Callie - that's NOT a bad thing! You can make some really cool stuff with that "ART" yarn :nanner: I've been spinning for a year and a half, and I still feel like a beginner  But as long as it's fun and I enjoy it, that's all that matters


----------



## susanne (Nov 4, 2004)

i think a single is only under plied if it does not hold together under slight tension. the real problem could be with too much twist as every yarn will feel like a rope.
your yarn looks lovely and i think very nice for a warm shawl because there is a lot of air in your singles. i bet it feels very soft and squishy


----------



## Marchwind (May 10, 2002)

Callieslamb said:


> I've already decided to felt some of what I knit. I just need to find TIME to do it. I've been spinning every day. I'm still a mess at it. Thin to thick! Thick to thin......LOL!!!!


Good idea what will you make?

As for the thick thin stuff? PKBoo and Susanne are right. It will change with time. Learning to control your drafting triangle. It won't be much longer and I'll be happy to help you.


----------



## flannelberry (Jul 14, 2005)

Callieslamb said:


> Is it still usable if it's unbalanced?



You bet - just find the right use for it. Thick and thin is great for shawls and scarves.


----------



## flannelberry (Jul 14, 2005)

PKBoo said:


> But as long as it's fun and I enjoy it, that's all that matters


I could not agree more. We're not depending on our yarn the way people used to - and if we were there'd be such a different culture around it we wouldn't even be having this conversation. 

We're doing this as a hobby - as in fun - so really, what else do you need besides enjoyment?


----------



## flannelberry (Jul 14, 2005)

susanne said:


> i think a single is only under plied if it does not hold together under slight tension.

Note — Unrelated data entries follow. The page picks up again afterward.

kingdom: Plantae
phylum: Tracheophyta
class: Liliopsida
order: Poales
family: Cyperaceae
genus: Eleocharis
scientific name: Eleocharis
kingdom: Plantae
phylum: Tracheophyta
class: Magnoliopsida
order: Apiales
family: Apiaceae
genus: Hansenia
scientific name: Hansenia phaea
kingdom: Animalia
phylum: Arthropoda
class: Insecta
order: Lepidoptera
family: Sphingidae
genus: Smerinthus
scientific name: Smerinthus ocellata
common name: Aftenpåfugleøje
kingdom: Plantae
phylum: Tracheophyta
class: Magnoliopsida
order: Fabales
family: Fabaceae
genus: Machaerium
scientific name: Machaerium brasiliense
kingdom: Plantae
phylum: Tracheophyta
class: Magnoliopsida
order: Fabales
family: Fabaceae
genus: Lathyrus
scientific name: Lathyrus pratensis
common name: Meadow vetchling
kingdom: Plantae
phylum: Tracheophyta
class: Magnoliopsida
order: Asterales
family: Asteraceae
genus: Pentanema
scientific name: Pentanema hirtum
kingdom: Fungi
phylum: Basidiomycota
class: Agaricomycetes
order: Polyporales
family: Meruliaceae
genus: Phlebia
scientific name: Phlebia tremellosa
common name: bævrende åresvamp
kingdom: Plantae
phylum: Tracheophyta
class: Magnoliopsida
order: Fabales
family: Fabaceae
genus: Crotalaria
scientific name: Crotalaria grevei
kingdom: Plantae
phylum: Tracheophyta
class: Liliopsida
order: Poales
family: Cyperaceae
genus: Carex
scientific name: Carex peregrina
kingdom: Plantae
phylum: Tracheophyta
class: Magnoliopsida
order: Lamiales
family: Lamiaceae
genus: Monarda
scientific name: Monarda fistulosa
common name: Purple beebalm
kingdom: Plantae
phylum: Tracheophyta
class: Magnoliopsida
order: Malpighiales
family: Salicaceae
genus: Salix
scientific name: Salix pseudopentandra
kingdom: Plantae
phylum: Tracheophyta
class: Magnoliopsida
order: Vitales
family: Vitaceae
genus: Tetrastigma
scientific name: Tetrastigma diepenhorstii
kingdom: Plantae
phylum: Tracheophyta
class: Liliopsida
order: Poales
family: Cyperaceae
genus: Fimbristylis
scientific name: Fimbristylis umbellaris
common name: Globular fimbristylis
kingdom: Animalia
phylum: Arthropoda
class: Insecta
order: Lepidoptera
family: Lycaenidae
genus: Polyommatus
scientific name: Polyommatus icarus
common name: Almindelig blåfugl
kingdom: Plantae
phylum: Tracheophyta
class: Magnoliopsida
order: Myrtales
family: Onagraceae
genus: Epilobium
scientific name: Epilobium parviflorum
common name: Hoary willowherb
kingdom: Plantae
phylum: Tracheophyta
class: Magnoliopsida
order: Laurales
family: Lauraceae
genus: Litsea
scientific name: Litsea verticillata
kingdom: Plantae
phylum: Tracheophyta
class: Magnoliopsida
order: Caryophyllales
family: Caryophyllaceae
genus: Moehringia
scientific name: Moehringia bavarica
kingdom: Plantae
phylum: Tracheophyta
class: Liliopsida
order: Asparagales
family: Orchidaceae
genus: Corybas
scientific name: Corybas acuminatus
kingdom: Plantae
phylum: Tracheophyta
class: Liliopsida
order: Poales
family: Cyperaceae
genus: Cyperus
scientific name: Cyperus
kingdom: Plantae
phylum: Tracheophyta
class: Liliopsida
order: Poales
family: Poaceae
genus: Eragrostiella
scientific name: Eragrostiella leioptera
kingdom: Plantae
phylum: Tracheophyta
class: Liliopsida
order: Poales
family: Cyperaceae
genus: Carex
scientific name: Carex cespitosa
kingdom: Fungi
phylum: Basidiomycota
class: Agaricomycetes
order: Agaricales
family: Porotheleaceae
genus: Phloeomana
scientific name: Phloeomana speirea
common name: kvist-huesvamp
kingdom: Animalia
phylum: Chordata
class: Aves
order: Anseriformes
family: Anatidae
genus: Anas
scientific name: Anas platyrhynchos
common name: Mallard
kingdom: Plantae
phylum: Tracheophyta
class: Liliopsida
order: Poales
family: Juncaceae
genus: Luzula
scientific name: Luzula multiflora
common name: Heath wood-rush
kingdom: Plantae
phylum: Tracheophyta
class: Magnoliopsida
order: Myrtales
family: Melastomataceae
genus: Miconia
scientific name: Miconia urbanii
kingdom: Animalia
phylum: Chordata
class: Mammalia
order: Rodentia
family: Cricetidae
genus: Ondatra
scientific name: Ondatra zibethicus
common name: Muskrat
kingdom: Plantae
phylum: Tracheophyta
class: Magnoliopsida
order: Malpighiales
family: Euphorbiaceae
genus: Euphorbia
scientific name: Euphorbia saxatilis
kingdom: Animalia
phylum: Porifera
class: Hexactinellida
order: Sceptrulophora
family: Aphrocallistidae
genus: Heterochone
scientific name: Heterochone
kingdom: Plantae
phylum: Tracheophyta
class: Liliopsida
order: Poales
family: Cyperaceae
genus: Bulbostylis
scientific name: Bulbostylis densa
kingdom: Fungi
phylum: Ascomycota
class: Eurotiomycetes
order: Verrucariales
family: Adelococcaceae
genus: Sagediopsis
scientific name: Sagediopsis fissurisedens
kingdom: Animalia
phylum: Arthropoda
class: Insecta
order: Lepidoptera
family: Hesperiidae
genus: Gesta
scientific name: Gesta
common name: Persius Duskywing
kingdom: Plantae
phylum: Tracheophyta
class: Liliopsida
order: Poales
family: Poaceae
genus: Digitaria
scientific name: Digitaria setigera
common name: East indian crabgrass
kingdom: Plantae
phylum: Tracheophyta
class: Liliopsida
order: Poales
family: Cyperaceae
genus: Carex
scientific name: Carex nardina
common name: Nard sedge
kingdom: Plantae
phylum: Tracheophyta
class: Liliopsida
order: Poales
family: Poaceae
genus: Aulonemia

I have to tell you - as the Mistress of Tender Yarn - you can spin a singles that holds together and poofs apart when plied because it's just too lightly spun. When I spin it feels like rope to me - too tight and hard - and makes a lovely yarn when I ply it. 

I actually found that once I learned my idea of spun is too light - especially if I'm plying, I've been enjoying it more and not having as many frustrating moments of having to figure out why my yarn isn't working!!!


----------